Food Safety
To help ensure food safety, Heinz utilizes an online global database that is designed to allow us to control the specifications and suppliers of raw materials and ingredients that we use in our products. The database, which is continually updated and operates 24 hours a day, seven days a week, enables Heinz to maintain critical information on the qualifications and performance of suppliers. Our Global Quality Management System tracks food safety requirements, helps ensure that necessary records are maintained and enables us to monitor the quality and safety performance of factories and suppliers. Currently, we have approximately 6,200 suppliers that provide packaging and ingredients to Heinz, more than 70 Company-owned factories and 394 co-packers that our system monitors around the world.
Food safety is critically important to Heinz. We take comprehensive steps to help ensure that our food products and key crops are safe for consumers. For example, for our ketchup products Heinz is able to track where the tomato seed originates, what was used to help the plants grow, where the seed was planted and how, when and where the tomato was processed into a finished product and delivered to its final retail distribution.

Heinz monitors the safety of our tomatoes through audits of the agricultural practices implemented by farmers who are contracted to grow Heinz tomatoes, both domestically and internationally. Activities include:
- Collecting written field histories
- Recording GPS positions of fields
- Geotagging photos of fields, farmers, chemical packaging and application techniques
- Checking chemical and fertilizer application records for compliance with approved lists
- Sampling soil and water and testing for appropriate chemical and nutrient levels
- Documenting that any rectification measures are executed
- Submitting reports verifying compliance of established agricultural practices
The farmers and processors that are Heinz suppliers are expected to follow standard safety practices, including:
- Sanitizing incoming hybrid seed to protect against fungus and bacteria
- Following strict industry protocol on the use of approved pesticides for preventative spraying. In fact, our growers are limited to a select list of pesticides more restrictive than those approved by the Environmental Protection Agency.
- Protecting crops from unsafe water supplies
- Maintaining records of varieties and seed lots, as well as keeping greenhouse and field records
- Transporting tomatoes from field to factory in clean, non-contaminated containers
Once food products arrive at our plants, Heinz takes extensive steps as part of our world-class food quality and safety systems. We undertake rigorous risk assessments in our processes to protect our products and our consumers against food-borne risks, such as foreign matter, presence of undisclosed/unlabeled allergens and microbial contamination. For instance, we have installed electronic bar code readers in many of our plants that will detect mislabeled products and x-ray equipment to detect the presence of foreign matter.

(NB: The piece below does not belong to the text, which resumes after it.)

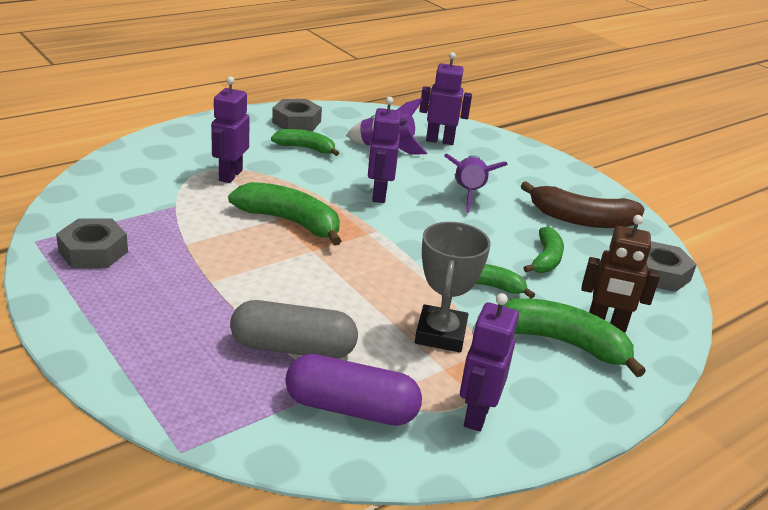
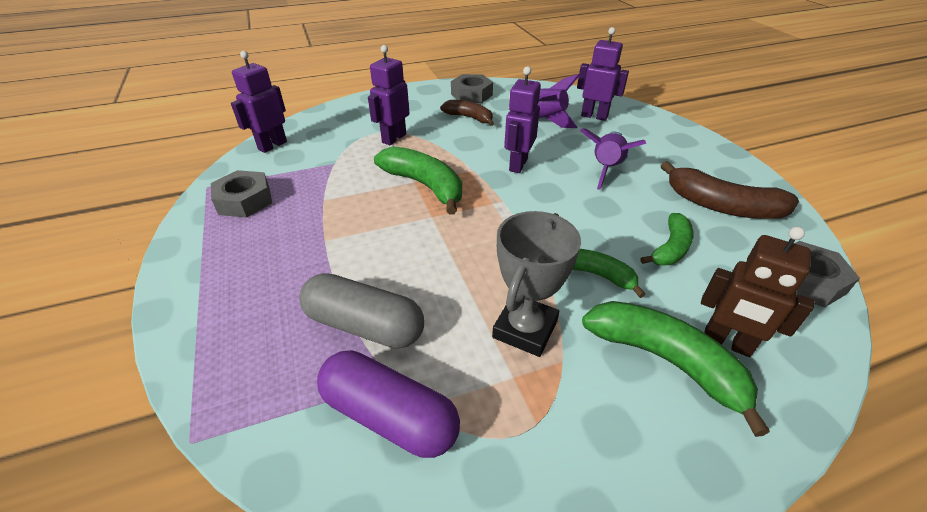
camera: 20 degrees right, 10 degrees up
(305, 148) = (469, 118): green banana -> brown banana
(476, 415) = (530, 452): purple robot -> purple robot (272, 145)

Heinz also is pleased to be recognized for our leadership in moving to alternative materials that are Bisphenol A (BPA) free. Heinz has been a leader in food safety ever since our founder started this company in 1869. Although scientific bodies worldwide have concluded that minute levels of BPA are safe, Heinz is proactively exploring alternatives to BPA in response to consumer opinion.

Although Heinz works intently to ensure that our food is safe, we recognize there are rare instances when problems can occur. If the safety of our consumers is at risk, we will not hesitate to conduct a product recall or withdrawal.
We implement these rigorous policies because consumer health and food safety are top priorities at Heinz.